In the modern technology-driven economy, change is the only constant. For organizations that want to remain competitive, product innovation must keep pace with customer demands. This especially rings true across the microelectronics and embedded systems industries, which are at the beating heart of rapidly escalating technology advances. In such highly competitive markets, the margins of operation have always been tight, with little to no room for error.
Quality and maximizing yield remain key drivers, allied to the acceptance and adoption of new materials, architectures, and manufacturing techniques that have seen research and development intensify as the scaling of devices has moved to smaller nodes, but with increased demands on functionality and robustness, along with shorter product development cycles. This increasingly aggressive timeline brings with it a new set of challenges throughout the supply chain as product developers face the accelerated pace of, and relentless drive for, innovation.
The rise of the machines, the age of the customer
According to a May 2013 McKinsey Global Institute report on disruptive technologies, the number of of connected machine-to-machine devices has increased 300% since 2008. As software becomes more embedded into technology, the rate of innovation accelerates. Software can do so much more, so much faster -- and it can evolve faster. What's more, according to Forrester Research (subscription required), the top three drivers for acceleration are the need to reduce costs, improve capabilities, and meet the escalating expectations of customers.
This new dynamic reality means that just about every large company, across almost every industry, is a technology company to some extent. However, many organizations are having a hard time keeping up with the rapidly accelerating pace of change, especially when their teams are working in silos using outmoded systems. Product delivery is plagued by (what should be) preventable delays.
Obstacles to optimized product delivery
In a survey conducted by Forrester for Jama Software, "unclear or changing requirements" was the most common reason cited for product delays. Communication issues within organizations and teams were also seen as significant obstacles to product development. Reasons such as delayed decisions, coordination problems, and shared resource conflicts are preventable, but they happen all the time. In many companies, collaboration occurs only when the right people finally find time in their overscheduled days for a one-hour conference call -- and then, half the time is wasted going over why past decisions were made without everyone's approval.
Product teams often lack a clear understanding of customer needs. Unclear/changing requirements plague product delivery. Not being able to get timely feedback on possible solutions results in delays and wasted time, effort, and money.
Conflicting priorities caused by stakeholder disagreements put product delivery teams in an unfortunate bind. Lack of clarity about objectives, assumptions, and possible solutions leads to a lack of focus.

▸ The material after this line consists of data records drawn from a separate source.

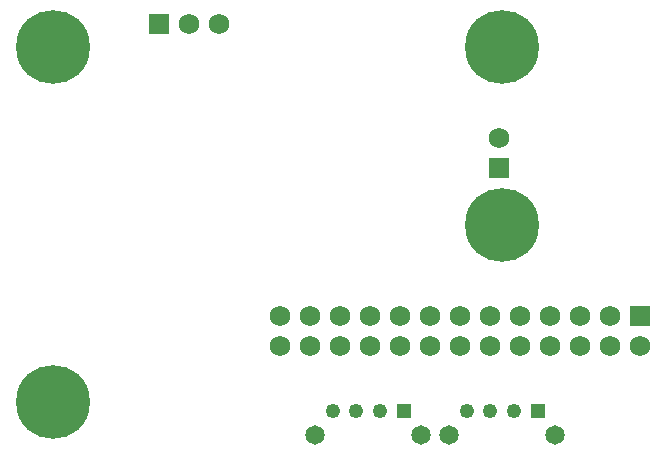
<source format=gbs>
%FSDAX24Y24*%
%MOIN*%
%SFA1B1*%

%IPPOS*%
%ADD66R,0.049200X0.049200*%
%ADD79C,0.065000*%
%ADD80C,0.049200*%
%ADD81R,0.068900X0.068900*%
%ADD82C,0.068900*%
%ADD83R,0.068900X0.068900*%
%ADD84C,0.246100*%
%LNmsb-1*%
%LPD*%
G54D66*
X033307Y012343D03*
X037776D03*
G54D79*
X033898Y011516D03*
X030354D03*
X038366D03*
X034823D03*
G54D80*
X032520Y012343D03*
X031732D03*
X030945D03*
X036988D03*
X036201D03*
X035413D03*
G54D81*
X025148Y025236D03*
X041191Y015482D03*
G54D82*
X026148Y025236D03*
X027148D03*
X036476Y021443D03*
X029191Y014482D03*
Y015482D03*
X030191Y014482D03*
Y015482D03*
X031191Y014482D03*
Y015482D03*
X032191Y014482D03*
Y015482D03*
X033191Y014482D03*
Y015482D03*
X034191Y014482D03*
Y015482D03*
X035191Y014482D03*
Y015482D03*
X036191Y014482D03*
Y015482D03*
X037191Y014482D03*
Y015482D03*
X038191Y014482D03*
Y015482D03*
X039191Y014482D03*
Y015482D03*
X040191Y014482D03*
Y015482D03*
X041191Y014482D03*
G54D83*
X036476Y020443D03*
G54D84*
X021614Y024449D03*
X036575D03*
Y018543D03*
X021614Y012638D03*
M02*
</source>
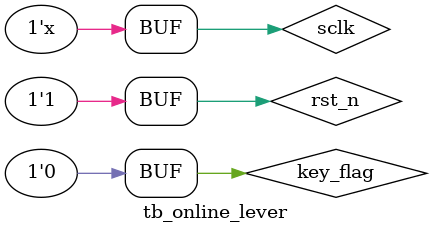
<source format=v>
`timescale 1ns / 1ps


module tb_online_lever;

	// Inputs
	reg sclk;
	reg rst_n;
	reg key_flag;

	// Outputs
	wire cs_n;
	wire sck;
	wire sdi;

	// Instantiate the Unit Under Test (UUT)
	spi_ce uut (
		.sclk(sclk), 
		.rst_n(rst_n), 
		.key_in(key_in), 
		.cs_n(cs_n), 
		.sck(sck), 
		.sdi(sdi)
	);

	initial begin
		// Initialize Inputs
		sclk = 0;
		rst_n = 0;
		key_flag = 0;

		// Wait 100 ns for global reset to finish
		#100;
        
		// Add stimulus here
		rst_n = 1;
		key_flag = 1;
		#20;
		key_flag	=0;
		
	end
always	#10	sclk	=	~sclk;     
endmodule


</source>
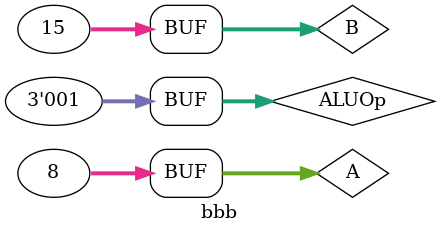
<source format=v>
`timescale 1ns / 1ps


module bbb;

	// Inputs
	reg [31:0] A;
	reg [31:0] B;
	reg [2:0] ALUOp;

	// Outputs
	wire [31:0] C;

	// Instantiate the Unit Under Test (UUT)
	alu uut (
		.A(A), 
		.B(B), 
		.ALUOp(ALUOp), 
		.C(C)
	);

	initial begin
		// Initialize Inputs
		A = 32'b1000;
		B = 32'b1111;
		ALUOp = 3'b001;

		// Wait 100 ns for global reset to finish
		#100;
        
		// Add stimulus here

	end
      
endmodule


</source>
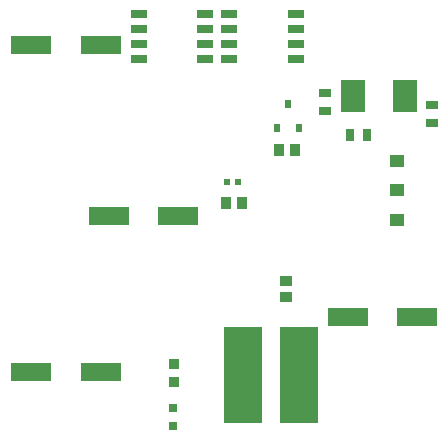
<source format=gtp>
G04*
G04 #@! TF.GenerationSoftware,Altium Limited,Altium Designer,22.9.1 (49)*
G04*
G04 Layer_Color=8421504*
%FSLAX44Y44*%
%MOMM*%
G71*
G04*
G04 #@! TF.SameCoordinates,C8543A43-BB23-4CB5-9DBE-1C6E9BA76EC2*
G04*
G04*
G04 #@! TF.FilePolarity,Positive*
G04*
G01*
G75*
%ADD17R,3.4500X1.5500*%
%ADD18R,0.6000X0.7000*%
%ADD19R,2.1590X2.7430*%
%ADD20R,1.4500X0.7000*%
%ADD21R,1.0000X0.9000*%
%ADD22R,1.0000X0.8000*%
%ADD23R,0.9000X1.0000*%
%ADD24R,3.3000X8.2000*%
%ADD25R,0.8000X1.0000*%
%ADD26R,1.2000X1.0000*%
%ADD27R,0.8000X0.8000*%
%ADD28R,0.8500X0.8500*%
%ADD29R,0.9000X1.0500*%
%ADD30R,0.6000X0.5500*%
D17*
X358000Y101250D02*
D03*
X299000D02*
D03*
X90000Y331000D02*
D03*
X31000D02*
D03*
Y54750D02*
D03*
X90000D02*
D03*
X96750Y186750D02*
D03*
X155750D02*
D03*
D18*
X248750Y281500D02*
D03*
X258250Y261500D02*
D03*
X239250D02*
D03*
D19*
X347700Y288500D02*
D03*
X303500D02*
D03*
D20*
X178250Y357300D02*
D03*
Y344600D02*
D03*
Y331900D02*
D03*
Y319200D02*
D03*
X122250D02*
D03*
Y331900D02*
D03*
Y344600D02*
D03*
Y357300D02*
D03*
X199000Y319200D02*
D03*
Y331900D02*
D03*
Y344600D02*
D03*
Y357300D02*
D03*
X255000D02*
D03*
Y344600D02*
D03*
Y331900D02*
D03*
Y319200D02*
D03*
D21*
X246750Y131500D02*
D03*
Y118000D02*
D03*
D22*
X370500Y265750D02*
D03*
Y280750D02*
D03*
X279500Y290750D02*
D03*
Y275750D02*
D03*
D23*
X240750Y242250D02*
D03*
X254250D02*
D03*
D24*
X257500Y52000D02*
D03*
X210500D02*
D03*
D25*
X300750Y255500D02*
D03*
X315750D02*
D03*
D26*
X340500Y233250D02*
D03*
Y208250D02*
D03*
Y183250D02*
D03*
D27*
X151500Y24000D02*
D03*
Y9000D02*
D03*
D28*
X151750Y61250D02*
D03*
Y45750D02*
D03*
D29*
X210000Y197250D02*
D03*
X196000D02*
D03*
D30*
X197250Y215500D02*
D03*
X206250D02*
D03*
M02*

</source>
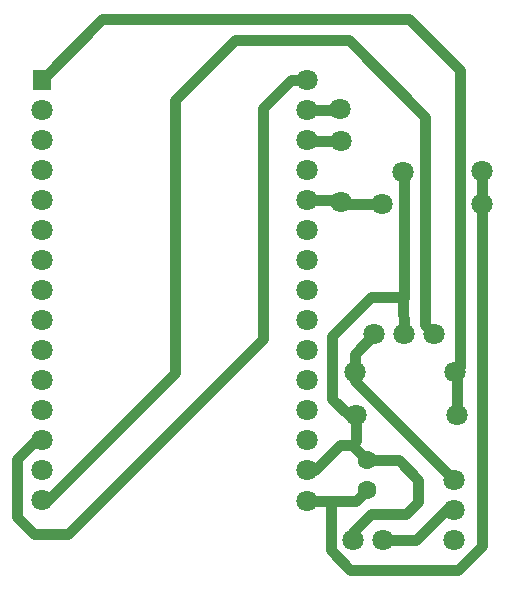
<source format=gbl>
G04 Layer: BottomLayer*
G04 EasyEDA v6.5.22, 2023-01-21 16:45:32*
G04 b2c9ab08d96f4fb6806e15b9d32b8aef,dfc3211adda64e72838fb7ae4655844f,10*
G04 Gerber Generator version 0.2*
G04 Scale: 100 percent, Rotated: No, Reflected: No *
G04 Dimensions in millimeters *
G04 leading zeros omitted , absolute positions ,4 integer and 5 decimal *
%FSLAX45Y45*%
%MOMM*%

%ADD10C,0.9000*%
%ADD11C,1.6000*%
%ADD12C,1.8000*%
%ADD13R,1.5240X1.8000*%

%LPD*%
D10*
X1399539Y5696762D02*
G01*
X1913077Y6210300D01*
X4508500Y6210300D01*
X4940300Y5778500D01*
X4940300Y3263900D01*
X4902200Y3225800D01*
X4914900Y2857500D02*
G01*
X4914900Y3213100D01*
X4902200Y3225800D01*
X4064000Y2857500D02*
G01*
X4000500Y2857500D01*
X3860800Y2997200D01*
X3860800Y3530600D01*
X4191000Y3860800D01*
X4457700Y3860800D01*
X3848100Y2133600D02*
G01*
X3848100Y1714500D01*
X4013200Y1549400D01*
X4927600Y1549400D01*
X5130800Y1752600D01*
X5130800Y4648200D01*
X4051300Y3225800D02*
G01*
X4051300Y3149600D01*
X4889500Y2311400D01*
X4470400Y4916548D02*
G01*
X4470400Y3846446D01*
X3868849Y2130778D02*
G01*
X4063667Y2130778D01*
X4152900Y2220010D01*
X4724400Y3543554D02*
G01*
X4648200Y3619754D01*
X4648200Y5384800D01*
X4000500Y6032500D01*
X3035300Y6032500D01*
X2524759Y5521960D01*
X2524759Y3210560D01*
X1454912Y2140712D01*
X1399539Y2140712D01*
X4152900Y2474010D02*
G01*
X4422089Y2474010D01*
X4584700Y2311400D01*
X4584700Y2120900D01*
X4483100Y2019300D01*
X4191000Y2019300D01*
X4038600Y1866900D01*
X4038600Y1803400D01*
X1399539Y2648712D02*
G01*
X1353312Y2648712D01*
X1193800Y2489200D01*
X1193800Y1993900D01*
X1333500Y1854200D01*
X1625600Y1854200D01*
X3276600Y3505200D01*
X3276600Y5461000D01*
X3512565Y5696965D01*
X3649472Y5696965D01*
X4025900Y2601013D02*
G01*
X4152900Y2474013D01*
X4152900Y2474010D01*
X4292600Y1803400D02*
G01*
X4572000Y1803400D01*
X4826000Y2057400D01*
X4889500Y2057400D01*
X5130800Y4648200D02*
G01*
X5130800Y4927600D01*
X3649548Y5442940D02*
G01*
X3918940Y5442940D01*
X3924300Y5448300D01*
X4457700Y3848100D02*
G01*
X4470400Y3543604D01*
X3649548Y4680940D02*
G01*
X3916959Y4680940D01*
X3937000Y4660900D01*
X3649548Y2130780D02*
G01*
X3868851Y2130780D01*
X3649472Y2394965D02*
G01*
X3715765Y2394965D01*
X3921759Y2600960D01*
X4025900Y2600960D01*
X4025900Y2601013D02*
G01*
X4064000Y2639113D01*
X4064000Y2857500D01*
X4279900Y4648200D02*
G01*
X3949700Y4648200D01*
X3937000Y4660900D01*
X3649548Y5188940D02*
G01*
X3656888Y5181600D01*
X3937000Y5181600D01*
X4051300Y3225800D02*
G01*
X4051300Y3378504D01*
X4216400Y3543604D01*
D11*
G01*
X4152900Y2474010D03*
G01*
X4152900Y2220010D03*
D12*
G01*
X4889500Y2057400D03*
G01*
X4889500Y2311400D03*
G01*
X4889500Y1803400D03*
G01*
X5130800Y4648200D03*
G01*
X4279900Y4648200D03*
G01*
X4064000Y2857500D03*
G01*
X4914900Y2857500D03*
G01*
X4902200Y3225800D03*
G01*
X4051300Y3225800D03*
G01*
X4292600Y1803400D03*
G01*
X4038600Y1803400D03*
G01*
X3649548Y5696940D03*
G01*
X3649548Y5442940D03*
G01*
X3649548Y5188940D03*
G01*
X3649548Y4934940D03*
G01*
X3649548Y4680940D03*
G01*
X3649548Y4426940D03*
G01*
X3649548Y4172940D03*
G01*
X3649548Y3918940D03*
G01*
X3649548Y3664940D03*
G01*
X3649548Y3410940D03*
G01*
X3649548Y3156940D03*
G01*
X3649548Y2902940D03*
G01*
X3649548Y2648940D03*
G01*
X3649548Y2394940D03*
G01*
X3649548Y2130780D03*
G01*
X1399539Y2140762D03*
G01*
X1399539Y2394762D03*
G01*
X1399539Y2648762D03*
G01*
X1399539Y2902762D03*
G01*
X1399539Y3156762D03*
G01*
X1399539Y3410762D03*
G01*
X1399539Y3664762D03*
G01*
X1399539Y3918762D03*
G01*
X1399539Y4172762D03*
G01*
X1399539Y4426762D03*
G01*
X1399539Y4680762D03*
G01*
X1399539Y4934762D03*
G01*
X1399539Y5188762D03*
G01*
X1399539Y5442762D03*
D13*
G01*
X1399539Y5696762D03*
D12*
G01*
X4470400Y3543604D03*
G01*
X4216400Y3543604D03*
G01*
X4724400Y3543604D03*
G01*
X3924300Y5448300D03*
G01*
X3937000Y5181600D03*
G01*
X3937000Y4660900D03*
G01*
X4457700Y4914900D03*
G01*
X5130800Y4927600D03*
M02*

</source>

Effective collaboration spans roles, teams, and geographies. Modern products are complex, requiring a wide variety of expertise to deliver successfully. The reality of the global marketplace means that co-located development is rare; globally distributed teams are increasingly commonplace.
Unnecessary handoffs and delayed decisions reduce speed and impair quality. Rapid delivery is increasingly a competitive differentiator. Any delay in making decisions or obtaining feedback needlessly hampers product delivery.
Delivering winning products requires unprecedented collaboration across diverse roles, from executives to operations and from marketing to quality assurance.
Excellent post Eric. I retired from GE Appliances and in that organization; we had QFD (Quality Functional Deployment) exercises. These are basically focus groups involving potential customers and users of products produced. In this fashion, we could gage the desirability of features associated with the DG (design guidance) models. Many times we discovered what we thought was a good or even great idea did not make the cut with our customer base.
I really like your idea of promoting more individual effort involving decision making. Right now, most decisions are made as a group effort and not by individuals. Too much fear associated with making an incorrect decision.
There are a few companies that do embrace change and not resist change. These companies will be the ones to beat competition to market.
Many good points in this article. One area which needs to also be expanded on is the problem of obtaining adequate resource levels throughout the project. With today's companies becoming leaner and leaner, a frequent project management problem is securing the proper, dedicated resources needed to complete the project on time, on cost and on schedule. In many cases, upper management will either under-staff the project, or assign under-developed or shared resources to the program and still expect project goals to be met on time. All too often, shared resources cause conflicting priorities which will delay the project when critical path tasks are not completed on time. Before a project begins, all stakeholders should use historical data from similar, previous projects to accurately predict the actual proper resource levels needed throughout the project.